§ **Requirement**: All lines with the word "grey" in the material below are required.

§ **Records supplied**:
⟨

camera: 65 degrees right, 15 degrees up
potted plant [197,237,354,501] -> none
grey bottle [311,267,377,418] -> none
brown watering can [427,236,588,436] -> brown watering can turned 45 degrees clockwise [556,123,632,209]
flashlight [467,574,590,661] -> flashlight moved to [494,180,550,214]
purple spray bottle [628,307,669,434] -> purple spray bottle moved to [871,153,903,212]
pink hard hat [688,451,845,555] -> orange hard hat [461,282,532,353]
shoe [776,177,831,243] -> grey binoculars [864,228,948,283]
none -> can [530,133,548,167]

⟩
⟨

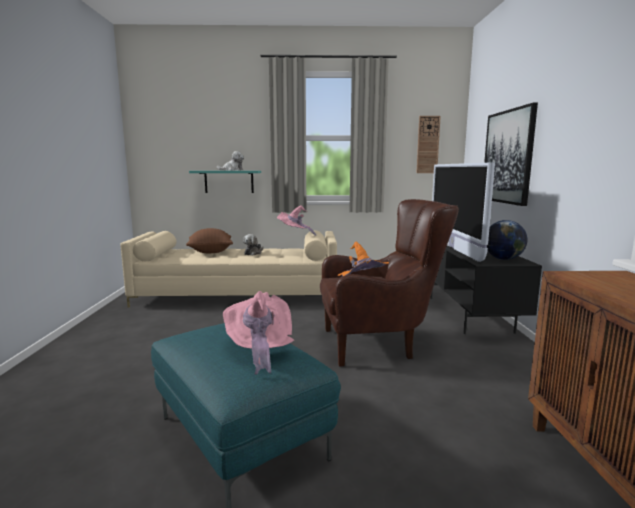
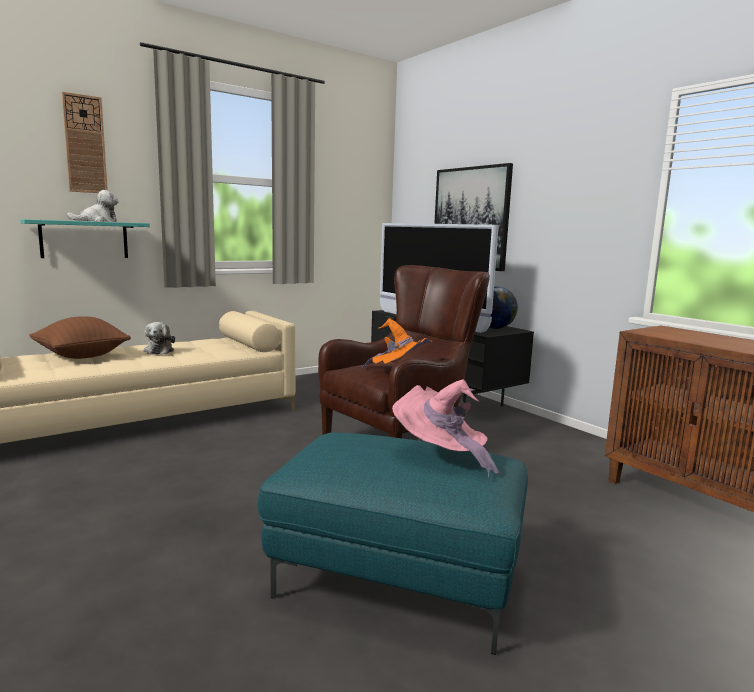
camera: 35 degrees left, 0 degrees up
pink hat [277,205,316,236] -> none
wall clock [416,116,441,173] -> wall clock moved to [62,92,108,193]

⟩

§ **Result**:
grey bottle [311,267,377,418] -> none
shoe [776,177,831,243] -> grey binoculars [864,228,948,283]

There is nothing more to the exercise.